In the eight months since our book was published, I have donated copies of the book to a number of academic libraries and have requested numerous reviews. The libraries at all of the academic institutions from which I graduated have rejected the book, without explanation, although three other institutions—one public university and two seminaries—have accepted it into their collections. My own local public library, though initially very excited to be receiving a copy of a book by a real "local author" (Topeka, Kansas, doesn't have many), has since declined to shelve the book, apparently on the grounds that I'm a long-time resident but not really an "author." Furthermore, since publication we have received only a single review. That review, written by Dr. Bruce Cook of ReserveBooks.com, is very positive. Dr. Cook praises our book, saying that it "breaks new ground in the increasingly important struggle for unity among Christian believers" and that the book may initiate "the most significant new movement in the Christian church since the Reformation." (Dr. Cook's full review may be found at www.reservebooks.com/reviews/oneness.htm ). However, what Dr. Cook failed to notice is that the book was published illicitly, by unknown and unapproved authors with a POD publisher.
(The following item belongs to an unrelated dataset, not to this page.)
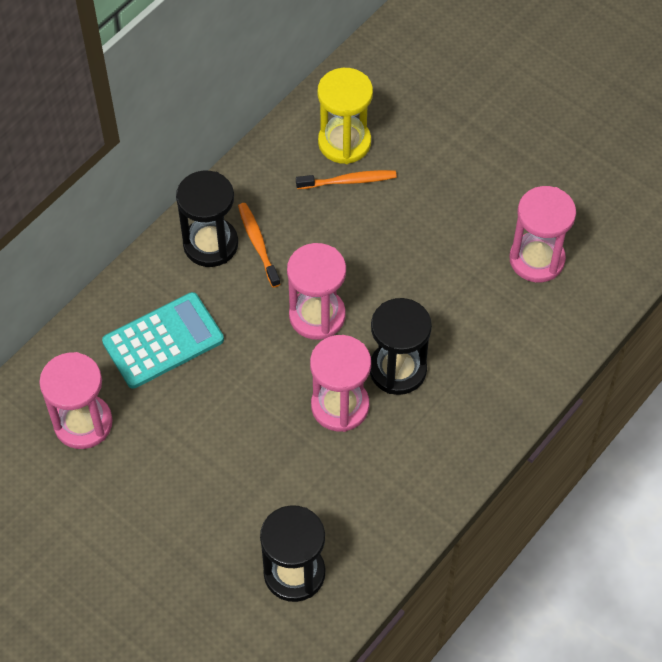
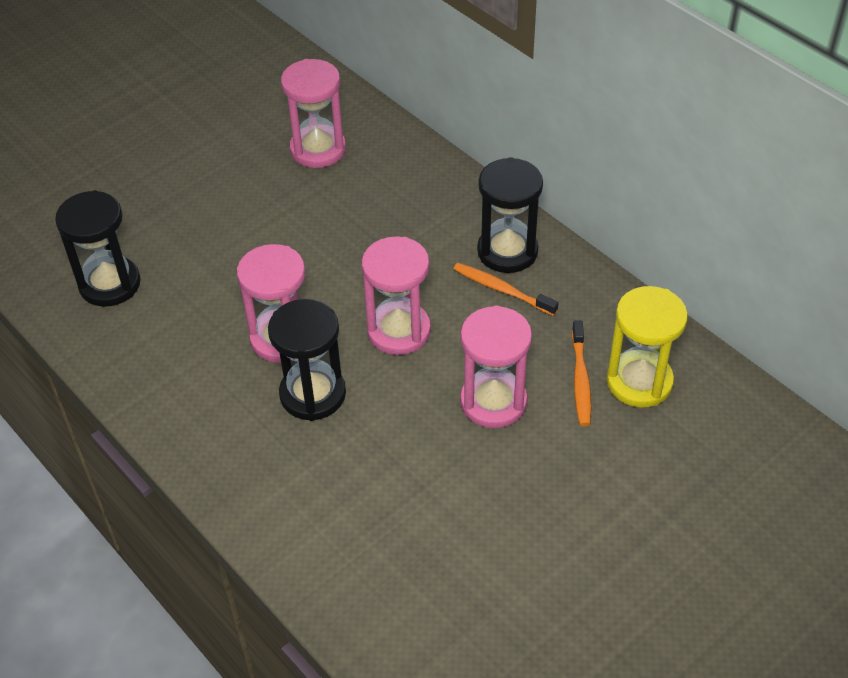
camera: 100 degrees right, 10 degrees down
turquoise calculator [102,292,224,389] -> none
orange toothbrush [238,203,280,288] -> orange toothbrush turned 135 degrees counterclockwise [453,263,559,316]
pink hourglass [510,186,576,283] -> pink hourglass moved to [460,306,532,428]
Ms. Dawson is probably quite correct in predicting that publication under these circumstances will limit its effectiveness. It probably is true that, if, in fact, the ideas in our book start the "most significant movement in the Christian church since the Reformation," they will do so only by being noticed and confiscated by some recognized, licit Christian author.
My experiences in academe, as a web author and as an author of a book published by POD publisher all appear to support my conclusion that the real issue involved in self-publishing is not so much one of credibility as one of institutional permissions. It is a distinction between licit and illicit publication. Illicit publications will not be credible, no matter how good they may be, because they came to market by an unapproved channel. Moreover, illicitly published material may well be considered subject to confiscation—use without credit—by recognized authors publishing material through the approved channels.
However, I will be thrilled if the comments this article draws prove me wrong! I would love my extreme pessimism to prove incorrect.